> About this exercise
Your answer should hold every line of the records below that contains the string "begin".

Image and design file data:
....

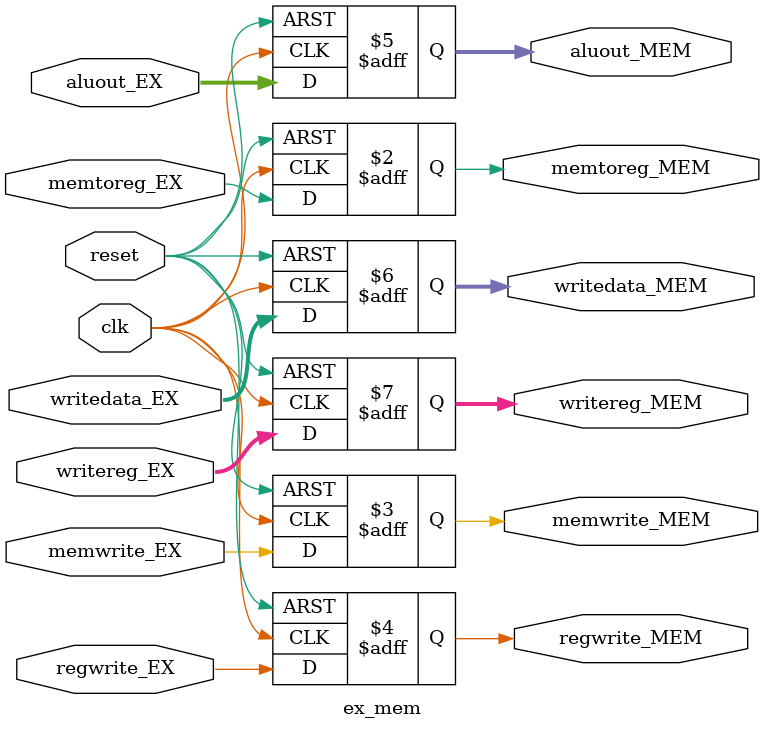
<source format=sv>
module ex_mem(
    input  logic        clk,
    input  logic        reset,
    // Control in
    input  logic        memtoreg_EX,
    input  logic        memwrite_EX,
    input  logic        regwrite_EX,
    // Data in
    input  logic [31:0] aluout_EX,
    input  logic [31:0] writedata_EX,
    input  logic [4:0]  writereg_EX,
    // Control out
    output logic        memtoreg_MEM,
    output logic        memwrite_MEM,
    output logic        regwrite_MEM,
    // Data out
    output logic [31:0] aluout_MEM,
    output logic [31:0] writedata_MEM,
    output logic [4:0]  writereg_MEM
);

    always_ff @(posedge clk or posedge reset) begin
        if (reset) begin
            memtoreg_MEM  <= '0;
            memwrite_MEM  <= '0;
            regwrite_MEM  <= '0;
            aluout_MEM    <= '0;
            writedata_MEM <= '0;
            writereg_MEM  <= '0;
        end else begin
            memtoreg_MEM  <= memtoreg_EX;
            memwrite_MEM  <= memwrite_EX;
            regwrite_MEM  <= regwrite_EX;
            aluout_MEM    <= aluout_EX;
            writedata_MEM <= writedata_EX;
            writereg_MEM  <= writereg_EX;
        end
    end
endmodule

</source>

....

> Written answer
    always_ff @(posedge clk or posedge reset) begin
        if (reset) begin
        end else begin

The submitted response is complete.